Four Views of Andromeda
These four views of Andromeda (below) metaphorically illustrate the idea that how the world appears is dependent on the type of stimuli our senses and nervous systems evolved to detect and decipher. Of course, the pictured alternatives (made using Xrays, ultraviolet, and infrared radiation) to the "optical view" (using "visible" light) are not what we would be seeing if we had eyes that were actually sensitive to Xrays, ultraviolet, or infrared radiation. These are all just pictures, photos we created that we are then viewing with visible light. We have no idea what the world would actually "look like" if we had evolved "to see" these other wavelengths of radiation directly. Indeed, it is entirely possible that a species that, like us, is sensitive to "visible light" would "see" something that looked like one of the other pictures, or something entirely different, for example, dogs that do not see color, or insects with compound eyes.

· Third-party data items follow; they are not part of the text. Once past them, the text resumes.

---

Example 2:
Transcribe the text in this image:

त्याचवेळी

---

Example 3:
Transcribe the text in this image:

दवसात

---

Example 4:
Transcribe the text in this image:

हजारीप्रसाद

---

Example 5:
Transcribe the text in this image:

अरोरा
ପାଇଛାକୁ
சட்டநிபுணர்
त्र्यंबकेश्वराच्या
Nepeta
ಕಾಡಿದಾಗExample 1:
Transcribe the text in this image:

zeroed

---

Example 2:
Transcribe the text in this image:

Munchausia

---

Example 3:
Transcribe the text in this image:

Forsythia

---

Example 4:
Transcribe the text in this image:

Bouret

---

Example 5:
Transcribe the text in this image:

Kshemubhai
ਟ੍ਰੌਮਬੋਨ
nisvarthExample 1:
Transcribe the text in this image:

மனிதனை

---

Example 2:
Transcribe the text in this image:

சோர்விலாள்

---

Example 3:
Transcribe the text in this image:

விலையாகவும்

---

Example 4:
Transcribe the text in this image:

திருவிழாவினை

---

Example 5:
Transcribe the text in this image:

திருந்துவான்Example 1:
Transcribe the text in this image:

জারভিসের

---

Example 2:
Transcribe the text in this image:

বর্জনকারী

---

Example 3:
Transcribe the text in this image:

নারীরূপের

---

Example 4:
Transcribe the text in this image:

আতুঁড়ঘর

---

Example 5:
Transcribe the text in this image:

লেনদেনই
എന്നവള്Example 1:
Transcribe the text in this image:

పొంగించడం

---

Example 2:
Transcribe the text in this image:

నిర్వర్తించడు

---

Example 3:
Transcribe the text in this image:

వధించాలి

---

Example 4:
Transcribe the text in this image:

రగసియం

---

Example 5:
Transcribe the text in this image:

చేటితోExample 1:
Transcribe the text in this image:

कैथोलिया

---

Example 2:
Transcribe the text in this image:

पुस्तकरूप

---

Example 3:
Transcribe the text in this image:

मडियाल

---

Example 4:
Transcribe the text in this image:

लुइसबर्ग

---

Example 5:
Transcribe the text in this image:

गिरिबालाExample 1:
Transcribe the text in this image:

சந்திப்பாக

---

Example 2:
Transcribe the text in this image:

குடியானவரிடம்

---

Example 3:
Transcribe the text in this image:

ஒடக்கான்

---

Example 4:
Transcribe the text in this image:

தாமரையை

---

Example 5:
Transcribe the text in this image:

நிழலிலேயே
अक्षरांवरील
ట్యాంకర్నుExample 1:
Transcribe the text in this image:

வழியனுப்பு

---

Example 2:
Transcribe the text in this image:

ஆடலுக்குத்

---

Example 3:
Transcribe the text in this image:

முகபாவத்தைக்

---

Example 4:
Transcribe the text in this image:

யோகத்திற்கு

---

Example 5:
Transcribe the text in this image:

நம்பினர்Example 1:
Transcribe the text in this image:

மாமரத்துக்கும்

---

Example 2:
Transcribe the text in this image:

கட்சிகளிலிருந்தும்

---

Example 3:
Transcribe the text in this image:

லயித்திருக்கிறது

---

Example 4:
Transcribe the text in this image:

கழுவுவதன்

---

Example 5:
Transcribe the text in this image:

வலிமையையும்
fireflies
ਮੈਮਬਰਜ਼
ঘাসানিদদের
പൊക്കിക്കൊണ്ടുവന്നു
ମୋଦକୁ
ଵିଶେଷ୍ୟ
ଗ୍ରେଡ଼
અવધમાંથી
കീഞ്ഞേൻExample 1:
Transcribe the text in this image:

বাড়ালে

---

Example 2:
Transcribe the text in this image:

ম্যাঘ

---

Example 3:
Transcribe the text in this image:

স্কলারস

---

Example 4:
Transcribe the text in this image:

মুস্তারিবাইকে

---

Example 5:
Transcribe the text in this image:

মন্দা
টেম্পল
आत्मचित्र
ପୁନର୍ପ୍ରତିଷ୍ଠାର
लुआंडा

Even if another sentient species somewhere evolved to be sensitive to other wavelengths of radiation, certain features might be consistent among the alternative visual possibilities. For example, the shape or spatial arrangment of matter seems to be similar in the four pictures. However, this would depend on the other species also organizing the world in three dimensions, something that may also vary! For example, modern "string theory" postulates 11 dimensions (!), of which we evolved to sense four (the three of space plus time). Regardless of whether or not string theory turns out to be correct, clearly the three dimensional space with which we define/sense/experience what we feel is "out there" is something that is constructed in our minds and is NOT What-Really-Is-Out-There (WRIOT).
We know that there are species here on earth that are sensitive to infrared radiation. What does the world "look like" to them? What about bats who have a sense of the world that is derived through sonar? What do they "see" in their minds? The point is that the experience of the world is not "what is out there." The features of the world, as we know them, come into being in our minds. For practical purposes, we can act and talk about the world as if things exist "out there" and all the features of things are "out there." But these considerations make it clear that even "out there" is something that exists in our minds!
And we know that we sometimes construct vivid, direct experience of things that cannot exist. So then, what is really "out there?" Good question! It's a mystery. It's an awesome mystery. And whatever this awesome mystery actually is, out of it arises the world of experience, our selves and the universe as we experience it. We have given this Divine Mystery a name, a word that serves as a placeholder for the ineffable, "Yo."